Friday, February 27, 2009

40 days after war, Hamas rule of Gaza gaining legitimacy


The blow Hamas was dealt has only led to increased admiration for the group, according to opinion polls in the territories. Hamas is still waiting for another crowning achievement: if abducted IDF soldier Gilad Shalit is released for more than 1,000 Palestinian prisoners.

As predicted: you can't bomb a people or its leaders into submission...

Cast Lead raised international hackles, because Israel lost few people to the rockets fired from Gaza, but its response caused widespread death and destruction. What's more, in Gaza the victims were Palestinians, who already bear the brunt of the tragedy of 1948; the world is much more sympathetic to them than to Syria's Bashar Assad or Hezbollah's Hassan Nasrallah.

The major damage Cast Lead did was in legitimizing Hamas as the ruler of the Gaza Strip, with increasing calls for "reconciliation talks" that will return the organization to the Palestinian leadership.

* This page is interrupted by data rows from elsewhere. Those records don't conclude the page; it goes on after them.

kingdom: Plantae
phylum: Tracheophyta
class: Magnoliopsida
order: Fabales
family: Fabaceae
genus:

The operation was planned to coincide with the end of the term of the Israel-friendly President George W. Bush, before President Barack Obama entered office. But now, instead of Secretary of State Hillary Clinton coming to talk to Israel about the Iranian threat, her first visit in office will focus on the problems of the Palestinians in Gaza. That might be the greatest damage of all.

Don't you love it when the softly-softly Zionists at Ha'aretz speak their mind? Clinton's focusing on the Palestinians' problems, "might be the greatest damage of all"? Probably true though...

And what a few reservists think about Cast Lead:

Forty days after the end of the war in Gaza, reserve paratroop sergeant, Keren Hagigi, whose unit fought north of Gaza City, said that when the cabinet announced the end of the operation, "of course I was glad to get home to my wife and little boy, but I couldn't stop thinking about the fact that even when we were sitting in a house in Beit Lahiya, we could still see Katyushas being launched, right next to us."

But Sgt. 1st Class Amitai Ahiman added: "I think that except for getting [kidnapped soldier] Gilad Shalit back, we did the most we could. From what I saw inside [the Strip], we did attain deterrence."

Another reservist, Amir Marmor, a gunner, said he left the war ashamed. "The IDF used disproportionate power, in a kind of punishment operation."